Se hizo un silencio, durante el cual pudimos escuchar a los obreros y trabajadores que iban llegando al comedor; ya empezaban a hablar del incendio que había tenido lugar en la ciudad, pues esa clase de noticias se propagan como la peste. El camarero revoleteaba por entre las mesas y gritaba órdenes a la cocina. Yo me estaba muriendo de sueño.

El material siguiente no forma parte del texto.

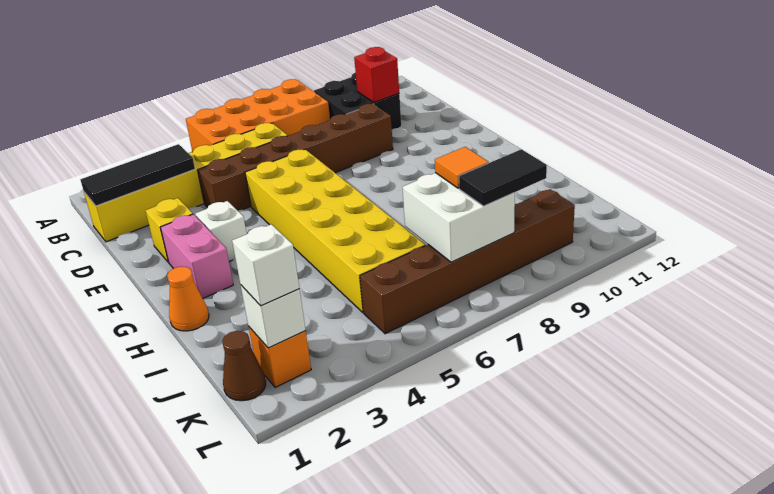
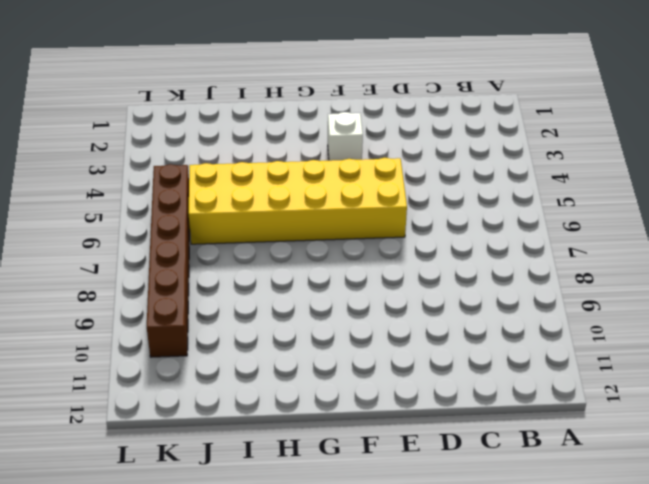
none -> orange 2x4 brick [186,79,330,152]
none -> black 2x2 brick [314,72,401,129]
none -> yellow 1x6 brick [84,123,288,242]

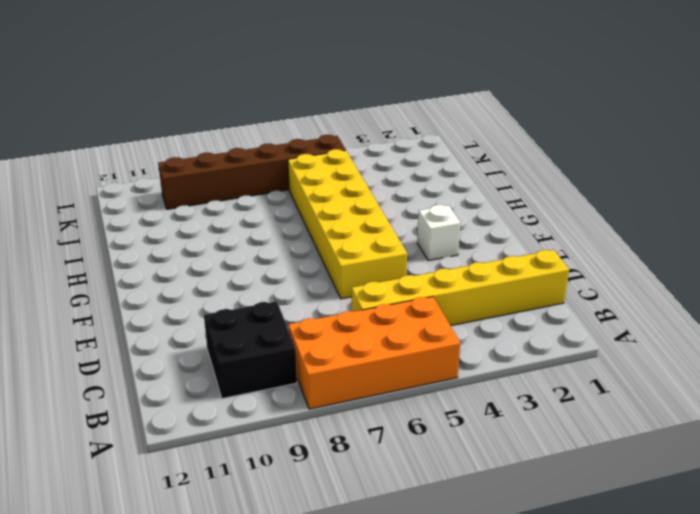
none -> brown 1x6 brick [198,104,393,211]
none -> yellow 1x1 brick [146,198,193,262]
none -> pink 1x2 brick [160,214,233,298]

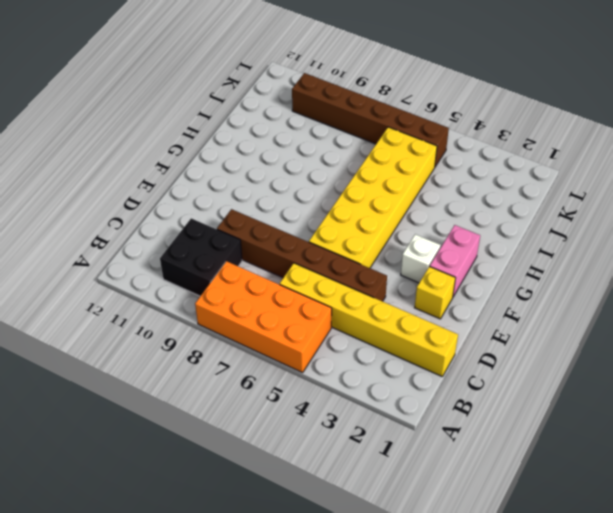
none -> orange 1x1 cone [167,267,209,331]
none -> brown 1x1 cone [222,331,266,401]
none -> orange 1x1 brick [248,326,311,387]

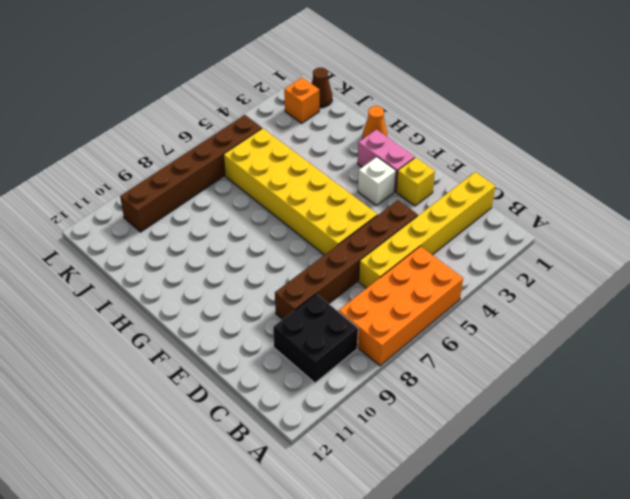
none -> black 1x3 tile [80,144,195,206]
none -> red 1x1 brick [354,47,399,103]
none -> white 2x2 brick [403,173,515,262]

—Barker y yo nos cruzamos con el señor Pride cuando estábamos en esa larga calle donde se encuentra una larga hilera de antiguos colegios universitarios —dijo Sherlock Holmes—. Íbamos de camino a la casa de Presbury para encontrarnos con ustedes, pero nos detuvimos allí para echar un primer vistazo, pues aunque resultaba improbable, no era imposible que nuestro fantasmagórico hombre de la mano de metal anduviese todavía por la calle… Además, ya había decidido que por la mañana realizaríamos nuestras pesquisas en la zona de la universidad.

—¿Y por qué allí? —preguntó Watson.

—Querido amigo, el segundo cliente de Lowenstein debe de ser también un científico, como el mismo Presbury. Si necesita el suero del langur por los mismos motivos que el difunto profesor, o lo ha adquirido por otras razones, eso todavía está por determinar. Pero la presencia del misterioso «correo invisible» me hace pensar en la segunda opción, más que en la primera. Ya veremos…

Mientras caminábamos junto a las verjas e intentábamos ver algún movimiento furtivo en los jardines, aproveché para explicarle al señor Barker lo que había sido del perro de los Presbury y lo que había sucedido con los habitantes de la casa. Como Mercer bien sabrá, pues conoce a ese señor detective desde hace mucho tiempo, Barker no se tomó mi relato con mucha deportividad, y a estas alturas, creo que sigue poniendo en duda los hechos. No obstante, el recuerdo de su propio encuentro con Roy acabó por hacerle entrar en razón, pues sigue produciéndole escalofríos solo de pensarlo. Justo entonces, me percaté de que el hombre que nos seguía estaba muy cerca, oculto a la entrada de uno de los colegios de la acera opuesta a la nuestra.